Red Bull-topman Helmut Marko is er zeker van dat het team van de fouten van de vorige winter heeft geleerd, al wil hij niet op de zaken vooruitlopen wat de kansen voor 2018 betreft.

Red Bull begon het afgelopen seizoen op achterstand. Problemen met de correlatie van de windtunnel en een ’technische commissie’ die niet goed functioneerde, zorgden ervoor dat de RB13-bolide gedurende de eerste seizoenshelft niet zo competitief was als gehoopt.

In gesprek met het Duitse Sky zegt Marko terugblikkend dat Red Bull destijds “te laat heeft gemerkt” dat de gegevens uit de windtunnel niet strookten met de praktijk op het circuit. “Daardoor hadden we pas vanaf de Grand Prix van Spanje een chassis dat ook maar enigszins competitief was.”

“Zoiets willen we nu natuurlijk vermijden”, benadrukt Marko, die net als Red Bull-teambaas Christian Horner aanstipt dat het de RB14 voor 2018 daarom eerder af wil hebben dan zijn voorganger, wat moet helpen. In de windtunnel en op de ontwerpbureaus ziet “alles er verder ook positief uit”, vertelt Marko.

De Renault-motor die ook volgend jaar weer achterin de Red Bulls ligt, zou verder eveneens verbeterd moeten zijn: “Ze hebben ons althans verbeterde prestaties in het vooruitzicht gesteld”, vertelt het Red Bull-kopstuk.

Red Bull-topman Helmut Marko.

Ondanks deze in theorie positieve optelsom, wil Marko nergens op vooruitlopen. “Laten we eerst maar afwachten hoe we het doen als we het circuit op gaan. Maar”, beklemtoont hij wel met vertrouwen: “van onze zijde hebben we zeker geleerd van het rampzalige begin van vorig seizoen.”
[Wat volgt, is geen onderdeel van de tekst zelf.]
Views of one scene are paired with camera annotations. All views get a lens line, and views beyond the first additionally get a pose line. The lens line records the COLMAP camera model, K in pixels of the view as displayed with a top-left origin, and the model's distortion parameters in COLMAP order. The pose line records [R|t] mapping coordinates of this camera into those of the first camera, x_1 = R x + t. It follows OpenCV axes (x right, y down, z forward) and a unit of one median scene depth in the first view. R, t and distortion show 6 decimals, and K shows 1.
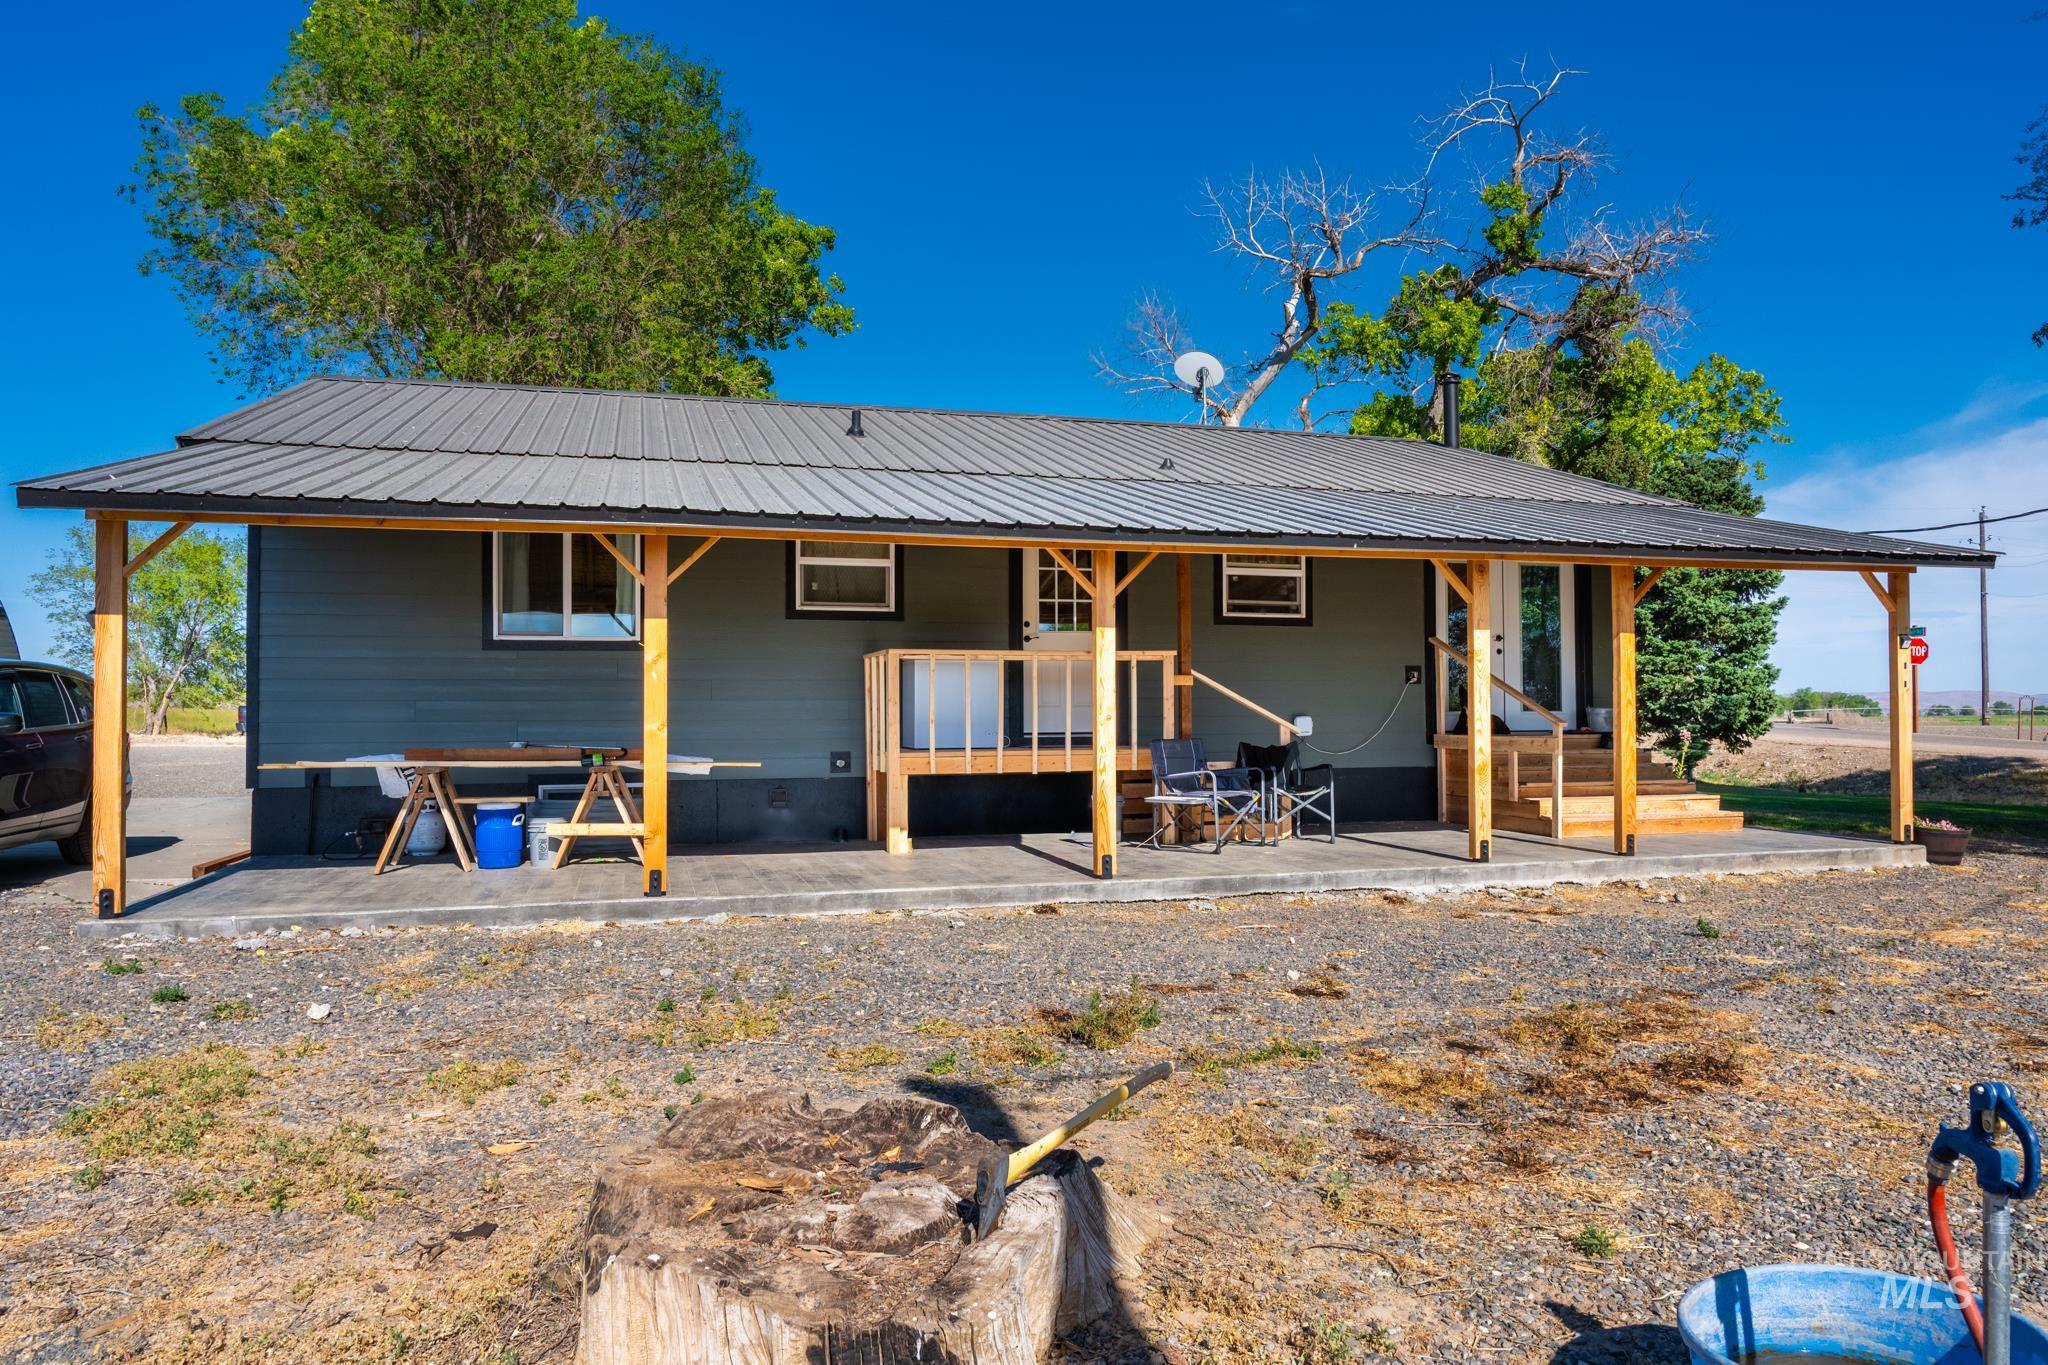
lens RADIAL K [[1374.9, 0, 1024.0], [0, 1374.9, 682.5], [0, 0, 1]] dist [-0.006426, -0.000853]
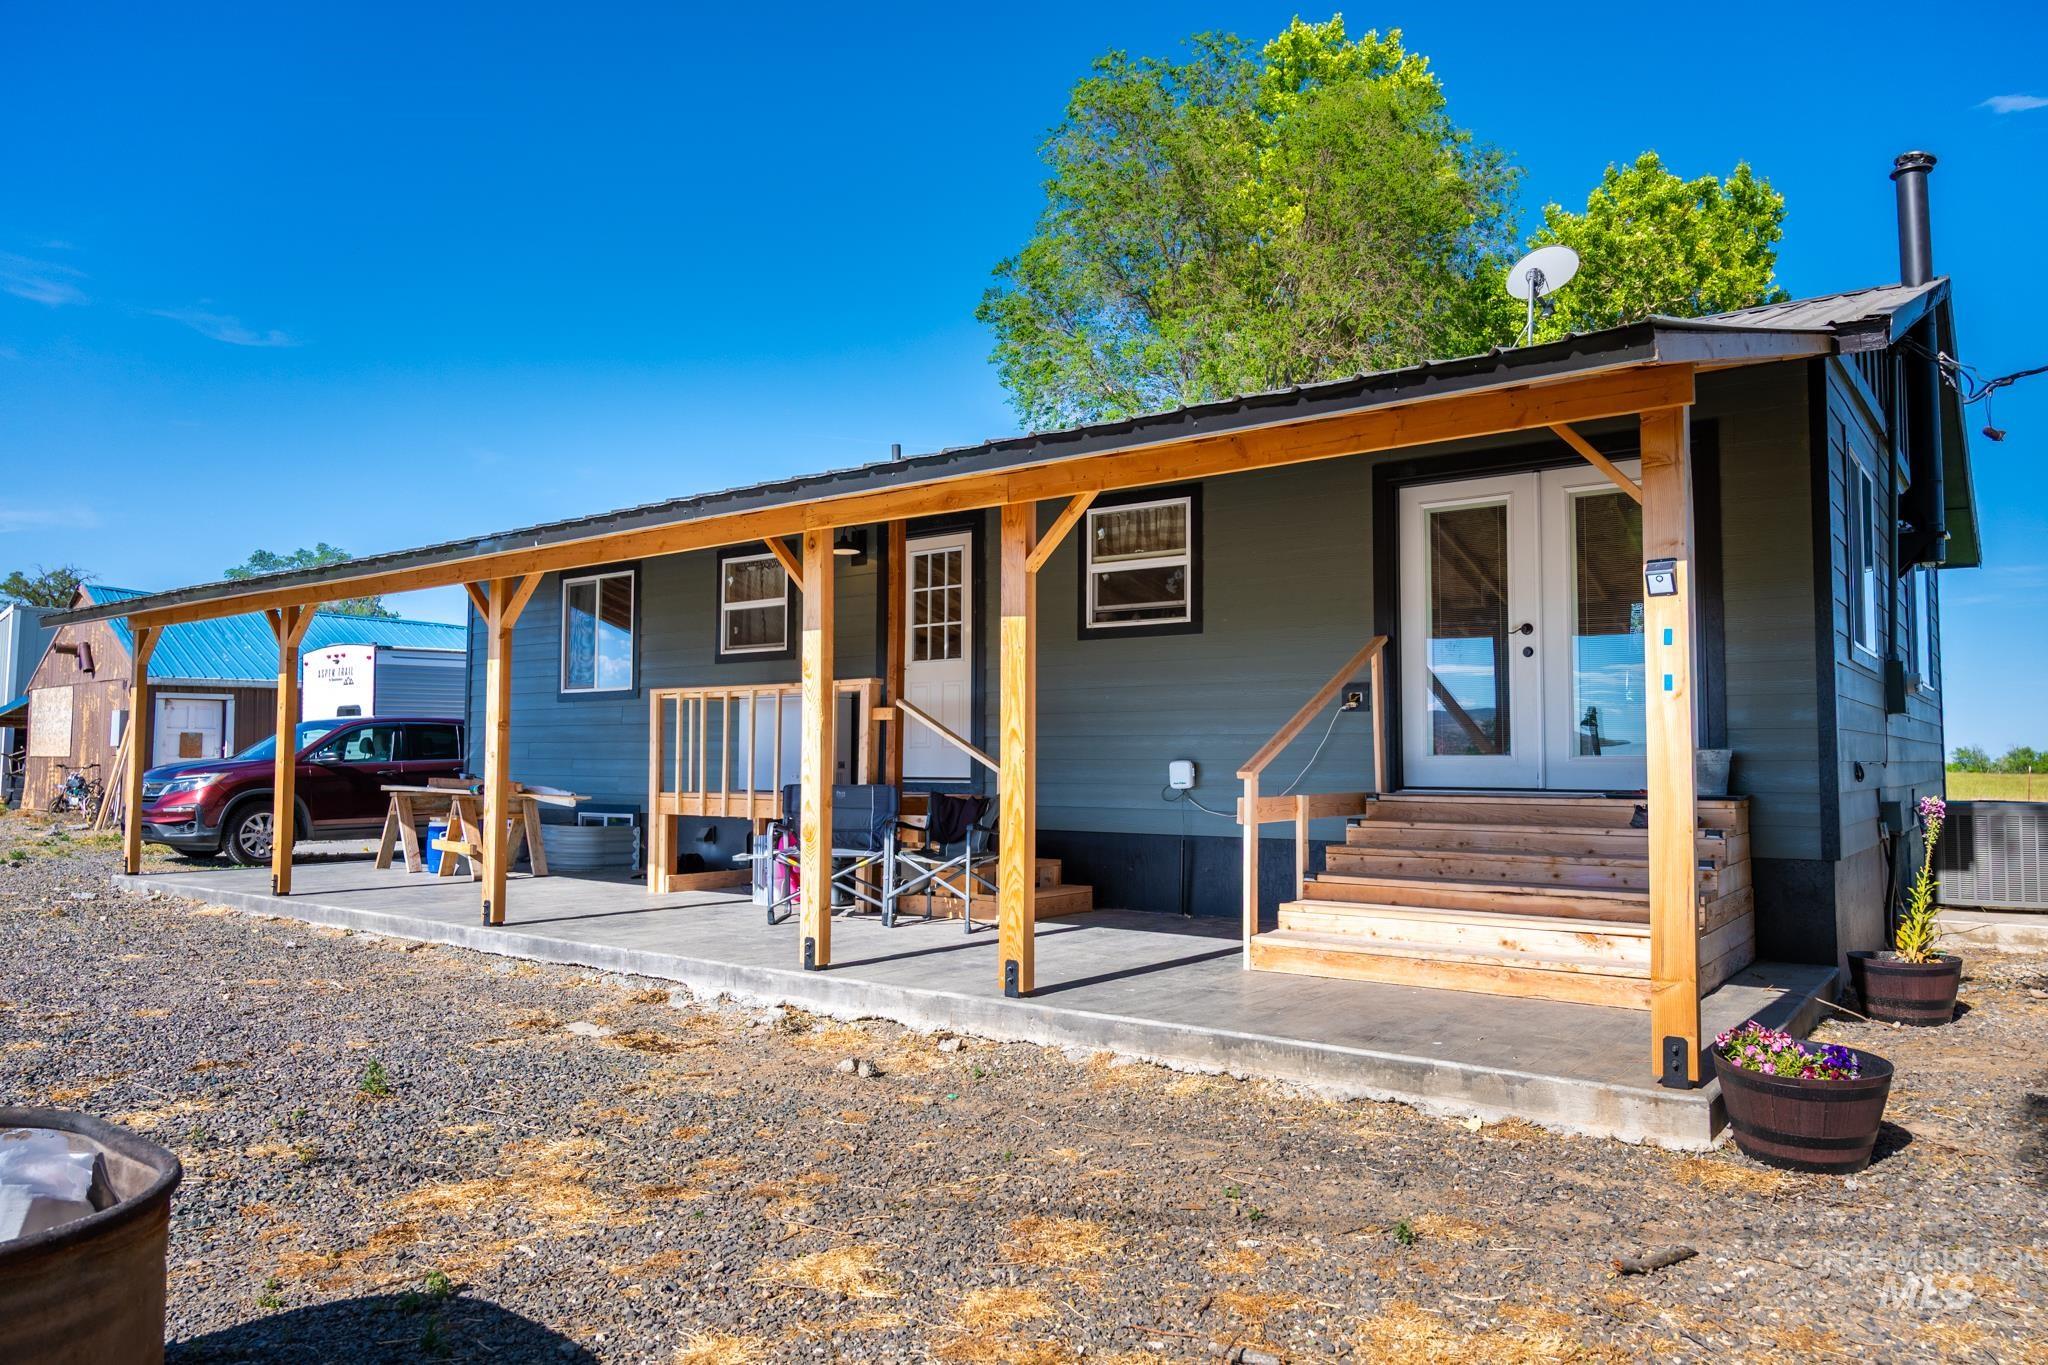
lens RADIAL K [[1362.7, 0, 1024.0], [0, 1362.7, 682.5], [0, 0, 1]] dist [-0.007337, -0.000599]
pose [[0.591369, -0.039119, -0.805451, 0.799440], [0.014343, 0.999175, -0.037998, 0.011275], [0.806273, 0.010918, 0.591442, 0.568533]]
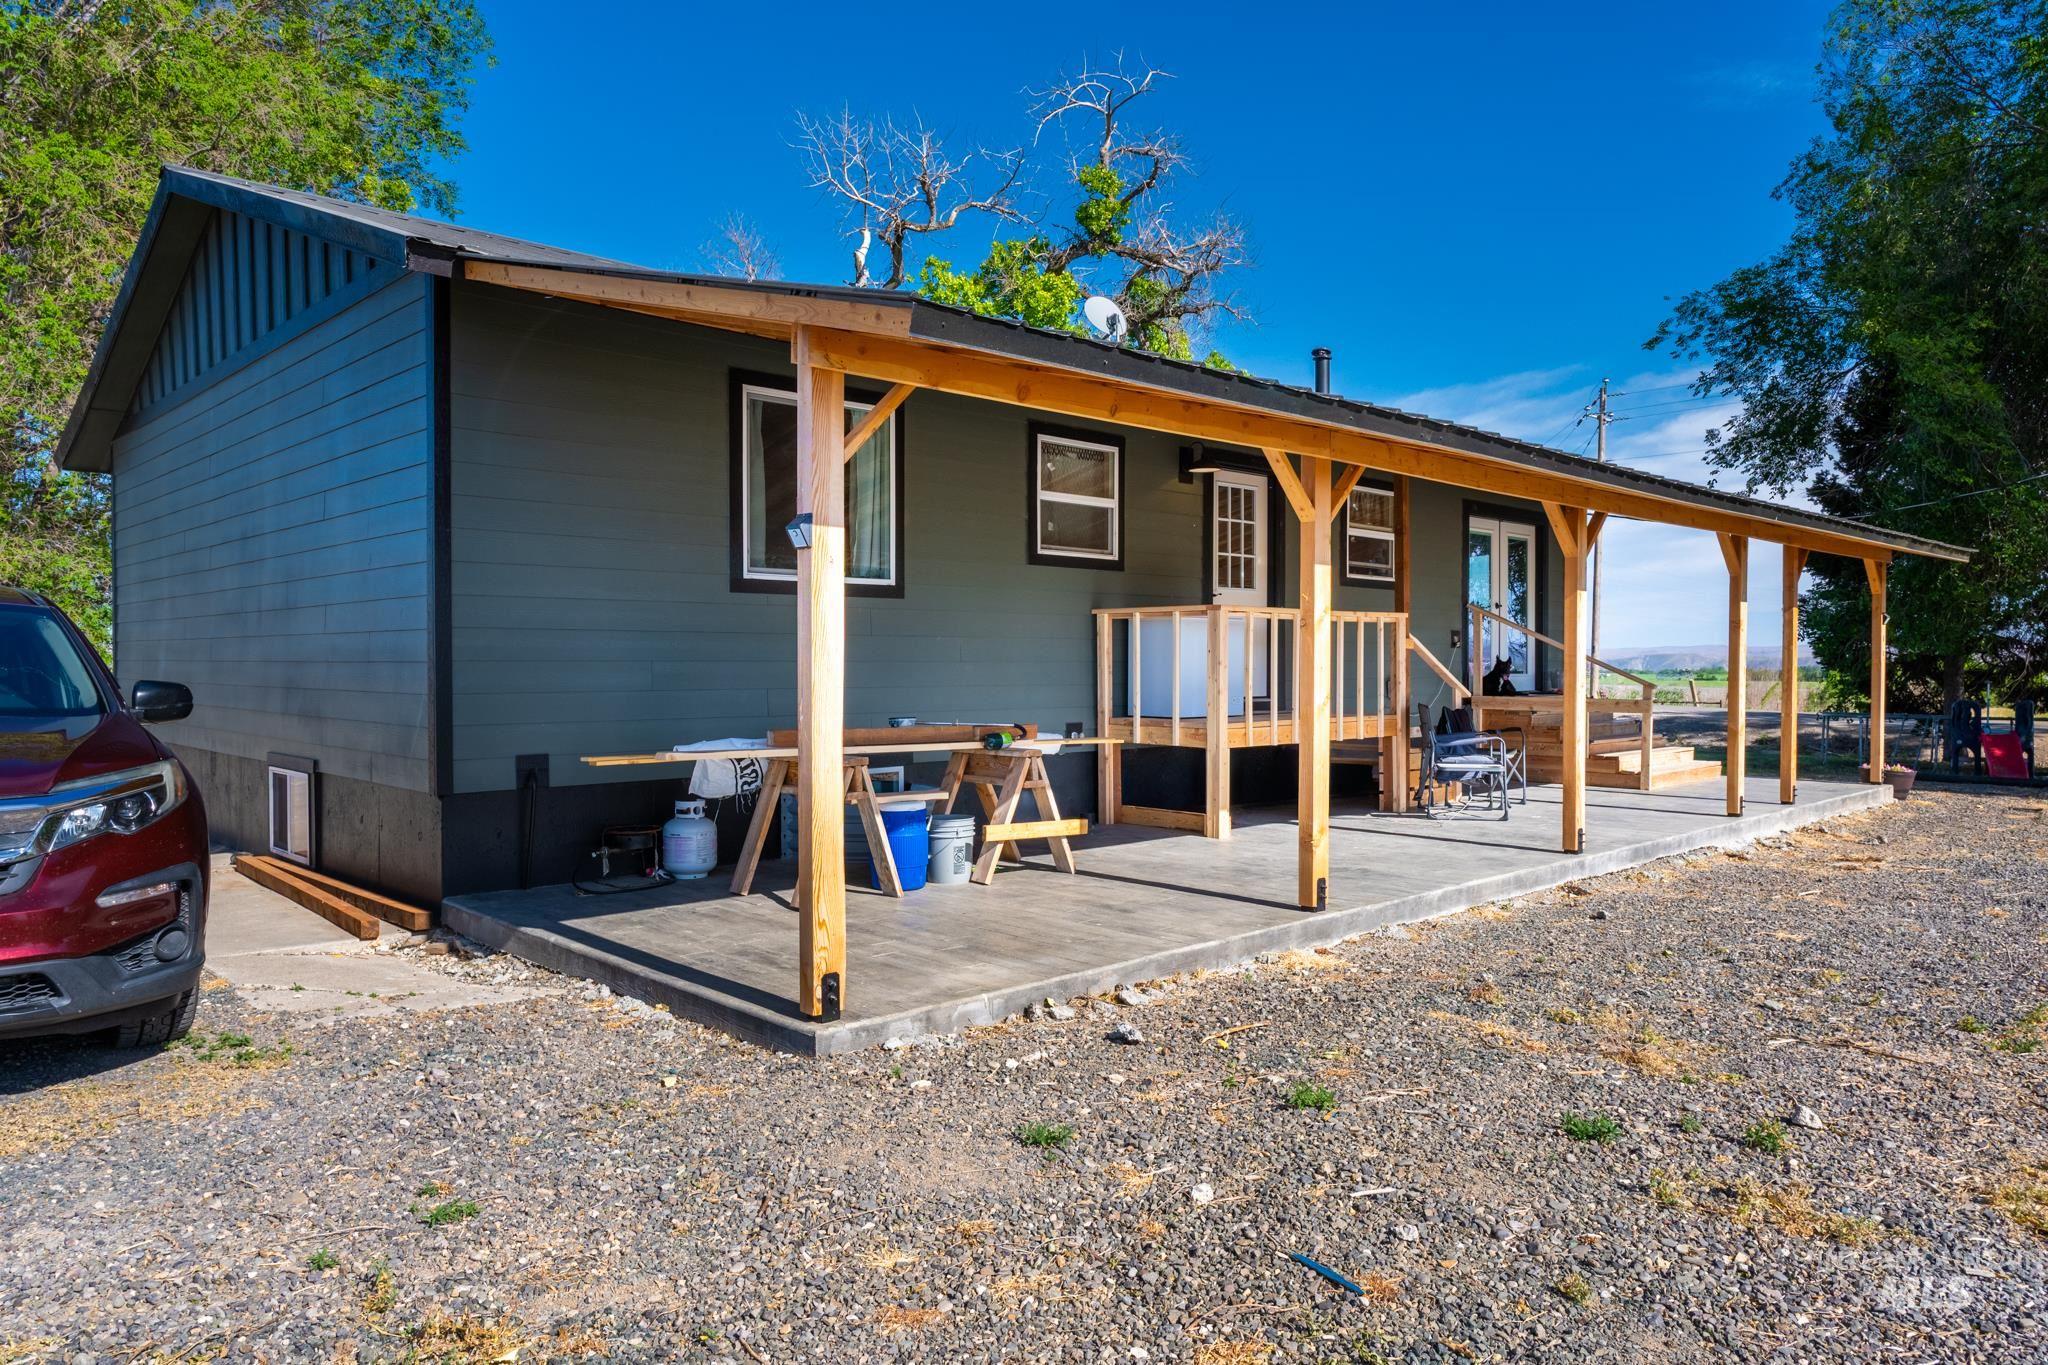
lens RADIAL K [[1362.7, 0, 1024.0], [0, 1362.7, 682.5], [0, 0, 1]] dist [-0.007337, -0.000599]
pose [[0.885959, -0.002624, 0.463757, -0.552922], [-0.012961, 0.999453, 0.030414, 0.000301], [-0.463583, -0.032956, 0.885440, 0.266549]]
Wat natuurlijk ook vertrouwen geeft, is dat Red Bull zich gedurende 2017 flink heeft verbeterd, ondanks dat het “een zeer teleurstellend seizoen was”, zoals Marko het in gesprek met Auto, Motor und Sport omschrijft. “We waren in het begin te langzaam en onbetrouwbaar. Zowel wat de motor betreft als van onze kant. Het positieve is echter dat we ondanks ons nadeel op motorisch vlak wél steeds sneller zijn geworden en nog vooraan hebben meegedaan.”